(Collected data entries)
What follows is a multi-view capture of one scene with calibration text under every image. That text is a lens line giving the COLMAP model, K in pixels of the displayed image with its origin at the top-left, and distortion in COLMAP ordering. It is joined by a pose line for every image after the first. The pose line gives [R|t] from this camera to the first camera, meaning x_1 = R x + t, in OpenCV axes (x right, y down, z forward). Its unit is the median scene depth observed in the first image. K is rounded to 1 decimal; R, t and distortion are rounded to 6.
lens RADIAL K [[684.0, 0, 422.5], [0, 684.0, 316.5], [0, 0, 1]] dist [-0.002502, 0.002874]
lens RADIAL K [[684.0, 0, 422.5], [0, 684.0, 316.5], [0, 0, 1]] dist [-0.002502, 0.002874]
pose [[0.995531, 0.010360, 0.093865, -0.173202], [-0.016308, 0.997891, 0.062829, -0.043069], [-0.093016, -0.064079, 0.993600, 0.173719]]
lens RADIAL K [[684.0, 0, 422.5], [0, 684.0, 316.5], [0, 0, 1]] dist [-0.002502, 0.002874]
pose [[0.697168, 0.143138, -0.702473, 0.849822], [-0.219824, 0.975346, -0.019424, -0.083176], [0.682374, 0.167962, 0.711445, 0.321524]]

◆ REQUIRED ACTION: Could you format all of the rows above as a JSON list of strings, with one string per line and any blank lines left out?

◆ SOLUTION TO THE PROBLEM:
[
  "What follows is a multi-view capture of one scene with calibration text under every image. That text is a lens line giving the COLMAP model, K in pixels of the displayed image with its origin at the top-left, and distortion in COLMAP ordering. It is joined by a pose line for every image after the first. The pose line gives [R|t] from this camera to the first camera, meaning x_1 = R x + t, in OpenCV axes (x right, y down, z forward). Its unit is the median scene depth observed in the first image. K is rounded to 1 decimal; R, t and distortion are rounded to 6.",
  "lens RADIAL K [[684.0, 0, 422.5], [0, 684.0, 316.5], [0, 0, 1]] dist [-0.002502, 0.002874]",
  "lens RADIAL K [[684.0, 0, 422.5], [0, 684.0, 316.5], [0, 0, 1]] dist [-0.002502, 0.002874]",
  "pose [[0.995531, 0.010360, 0.093865, -0.173202], [-0.016308, 0.997891, 0.062829, -0.043069], [-0.093016, -0.064079, 0.993600, 0.173719]]",
  "lens RADIAL K [[684.0, 0, 422.5], [0, 684.0, 316.5], [0, 0, 1]] dist [-0.002502, 0.002874]",
  "pose [[0.697168, 0.143138, -0.702473, 0.849822], [-0.219824, 0.975346, -0.019424, -0.083176], [0.682374, 0.167962, 0.711445, 0.321524]]"
]